Die zweite Reise ist eine Zeitreise. Charles völlig misslungene Ehe, die sich als ein Quartett von Schwestern und Freundschaften, einander in Wahlverwandtschaft, Schuld, Tod und überraschenden Spätfolgen verhaftet, äußert. Allerdings nur in Charles Kopf, in einem stakkato-kurzen Bröckchenstil, dem zu folgen nicht halb so viel Aufmerksamkeit erzeugt wie dem Schwimmerteil. Die finiten Techtelbausteine sind derart skizzenhaft unauserzählt, dass man schon außerordentliche Sympathie mit dem recht einfältigen Biochemiker Charles aufbringen muss, um hier empathisches Mitgehen oder gar Erwartungen (an seine Gedanken) aufbauen zu können. Etwas blutleer mitgeteilt, und auch fast unengagiert zugesteckt wie ein ich-muss-ja, wohingegen jene fesselnde Ideenwelt des Kanalüberquerens eine zusätzliche, verblüffende Aktualität birgt, die im Endeffekt auch die größte "klimatische" Tragweite des Romans im Fahrwasser führt. Das kurze Austrittsszenario-Wort mit sechs Buchstaben sei hier nicht noch einmal filetiert.

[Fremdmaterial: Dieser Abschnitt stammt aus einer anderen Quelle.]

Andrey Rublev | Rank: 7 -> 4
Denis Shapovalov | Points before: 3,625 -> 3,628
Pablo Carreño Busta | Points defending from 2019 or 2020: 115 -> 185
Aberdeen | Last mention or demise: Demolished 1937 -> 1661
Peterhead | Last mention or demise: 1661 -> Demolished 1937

Vermutlich durch einen Tsunami um 6200 vor Christus versenkt. Davor hatten die Britischen Inseln sichtbar am Kontinent gehangen; trockenen Fußes waren Tiere und Menschen hin- und hergewandert. Viele Jahrhunderte der Trauer musste es gegeben haben, als der ansteigende Meeresspiegel das Zuhause zwischen East Anglia, den Niederlanden und Norddeutschland in einen Archipel verwandelte.

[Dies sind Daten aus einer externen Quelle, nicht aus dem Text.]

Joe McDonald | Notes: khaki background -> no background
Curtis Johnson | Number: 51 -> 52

Der Wal Charles, der mit Extremsport und Ich-Fixierung der Ehekrise begegnet, sie sozusagen in den Ärmelkanal projiziert, um sie zu meistern, dabei aber außer "streams" im Prinzip nichts freisetzt oder gewinnt, mit denen letztlich die LeserInnen konfrontiert werden, ist möglicherweise symptomatisch. Für was genau, bleibt auch und richtigerweise ungeklärt, dennoch schwimmt hier nicht bloß ein Wille an Land, hier flieht ein ganzes Bewusstsein, sich Aufgaben zu stellen, sich Vergangenheiten und Konsequenzen implizit verantwortlich zu zeigen. Das ist das Verstörende an Charles und dass seine "Naturerfahrung" aus Plastikmüll, Drohnen und den maximal 20 zugewiesenen Schiffbrüchigen-Minuten an Frankreichs Stränden besteht. Ade See-Partie!

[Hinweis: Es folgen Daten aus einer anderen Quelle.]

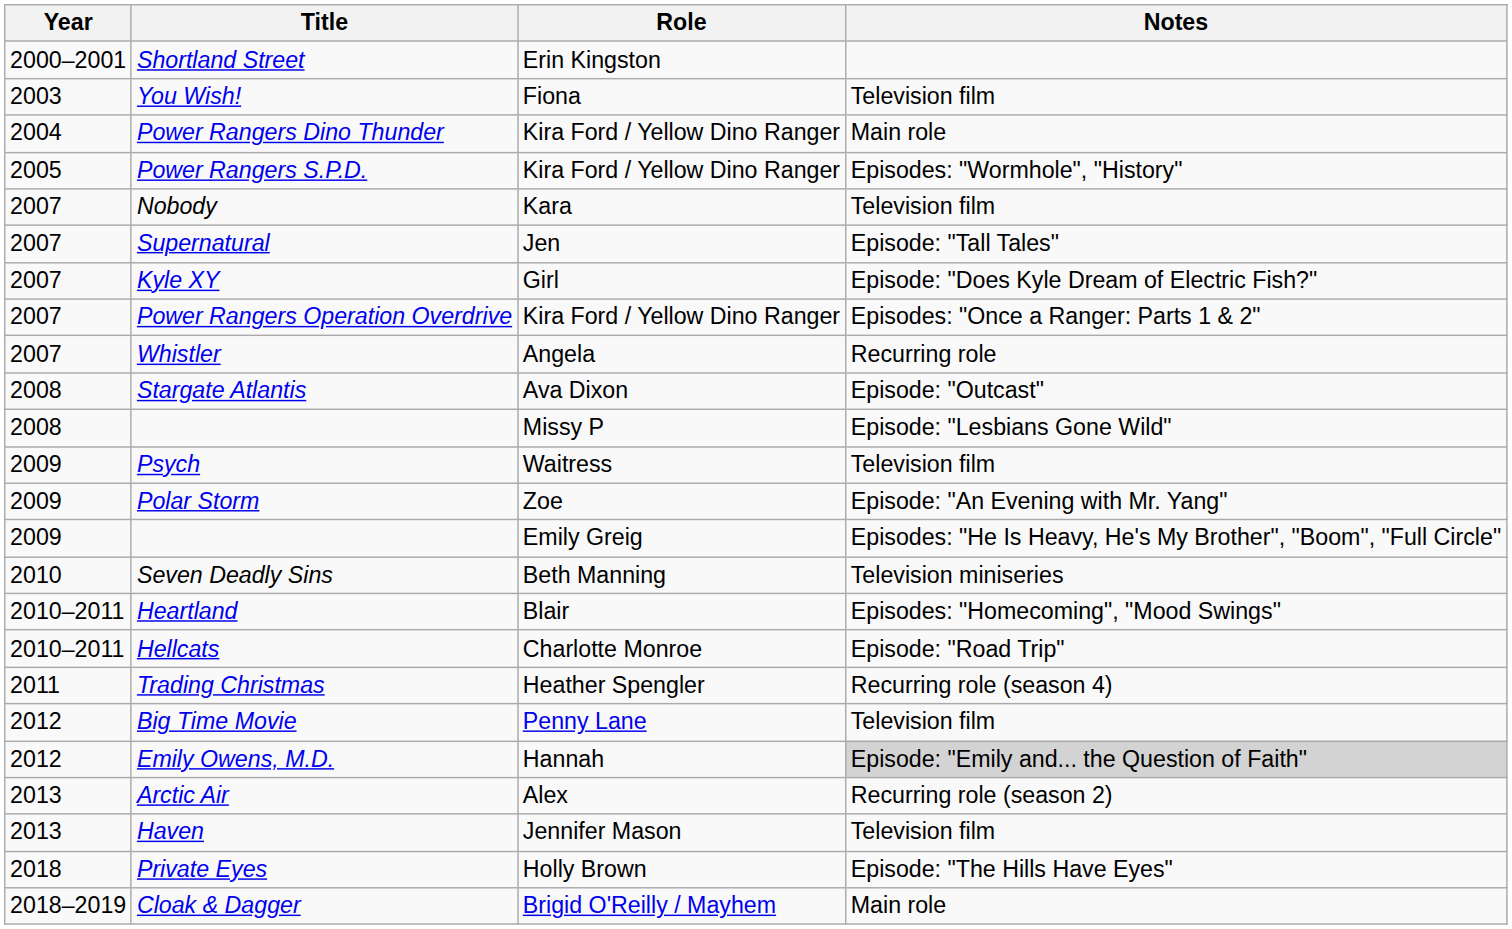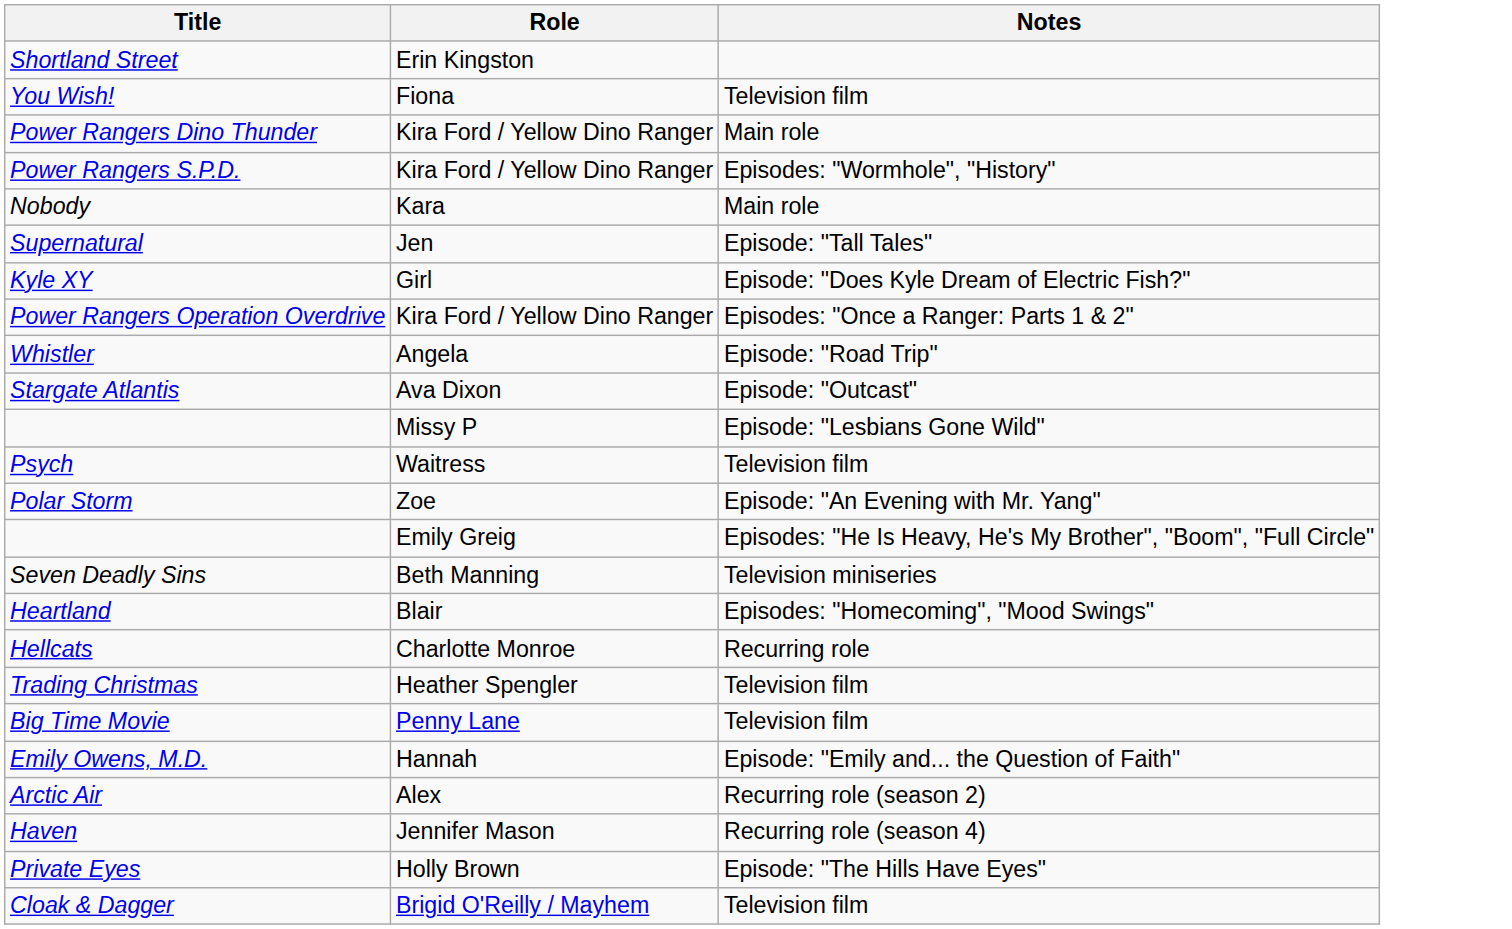- column: Year | 2000–2001 | 2003 | 2004 | 2005 | 2007 | 2007 | 2007 | 2007 | 2007 | 2008 | 2008 | 2009 | 2009 | 2009 | 2010 | 2010–2011 | 2010–2011 | 2011 | 2012 | 2012 | 2013 | 2013 | 2018 | 2018–2019
Nobody | Notes: Television film -> Main role
Whistler | Notes: Recurring role -> Episode: "Road Trip"
Hellcats | Notes: Episode: "Road Trip" -> Recurring role
Trading Christmas | Notes: Recurring role (season 4) -> Television film
Emily Owens, M.D. | Notes: lightgrey background -> no background
Haven | Notes: Television film -> Recurring role (season 4)
Cloak & Dagger | Notes: Main role -> Television film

Zwischen den Wellen wuchsen Knödel aus der Dunkelheit. Die Schwärze, aus der sie sich ballten, trieb sowohl im Wasser als auch knapp darüber. Sie floss in Ästchen und Adern, die in dem Augenblick entstanden, in dem die Finsternis in sie eindrang. Auf dieselbe Weise wuchs ein Herz in fötalem Gewebe durch einströmendes Blut, das sich selbst seine zukünftigen Wege baute. Von unten breiteten die Aderbäumchen sich über die Wasserhügel, legten sich flach auf deren Häute und sprangen, wenn die Wölbung im höchsten Stand kippte, senkrecht nach oben davon. Mehr und mehr feine Gewebe aus Finsternis torkelten bojengleich auf dem Kanal. Sie umspülten Charles' Kopf bei jedem Atemzug.